Location
- St Andrew's View Breadsall, Derby, Derbyshire, DE21 4ET England 52°56′26″N 1°26′41″W﻿ / ﻿52.9405°N 1.4446°W

Information
- Type: Academy
- Established: 1988
- Local authority: Derby
- Trust: LEAD Academy Trust
- Department for Education URN: 144066 Tables
- Ofsted: Reports
- Head Teacher: Jayne Scattergood
- Gender: Coeducational
- Age: 11 to 16
- Website: https://www.davinciacademy.co.uk/

= Da Vinci Academy =

Da Vinci Academy is a co-educational secondary school located in Derby, Derbyshire, England.

The school originally opened in 1988 as High View Community Education Centre. It also became known as High View School and Technology Centre and High View Technology Centre. The school was formally closed and replaced by da Vinci Community College in September 2004 and moved into new buildings in 2006.

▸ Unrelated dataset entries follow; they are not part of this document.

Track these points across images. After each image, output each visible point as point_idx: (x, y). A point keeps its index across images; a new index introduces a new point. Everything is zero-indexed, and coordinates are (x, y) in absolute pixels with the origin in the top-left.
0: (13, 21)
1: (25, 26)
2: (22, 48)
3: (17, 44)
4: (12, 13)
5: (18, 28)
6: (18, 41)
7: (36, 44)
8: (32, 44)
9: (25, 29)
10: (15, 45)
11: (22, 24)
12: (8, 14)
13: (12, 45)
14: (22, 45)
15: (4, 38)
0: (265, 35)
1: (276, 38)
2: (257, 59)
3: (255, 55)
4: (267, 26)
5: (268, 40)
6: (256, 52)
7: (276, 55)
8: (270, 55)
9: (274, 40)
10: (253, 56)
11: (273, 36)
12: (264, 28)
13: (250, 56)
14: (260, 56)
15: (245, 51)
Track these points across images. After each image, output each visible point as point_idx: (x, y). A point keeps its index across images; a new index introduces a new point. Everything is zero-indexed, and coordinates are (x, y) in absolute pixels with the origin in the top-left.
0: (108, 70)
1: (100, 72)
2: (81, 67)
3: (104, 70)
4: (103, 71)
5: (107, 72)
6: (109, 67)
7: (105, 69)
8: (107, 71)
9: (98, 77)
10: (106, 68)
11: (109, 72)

In January 2012, the school became a co-operative - "owned" by the school's pupils, parents, teachers, and the community. As a foundation school, da Vinci Community College was administered by Derby City Council, the University of Derby, Derby College, the Workers' Educational Association and the Midlands Co-operative Society. In May 2017 da Vinci Community School converted to academy status and was renamed Da Vinci Academy. The school is now sponsored by the LEAD Academy Trust.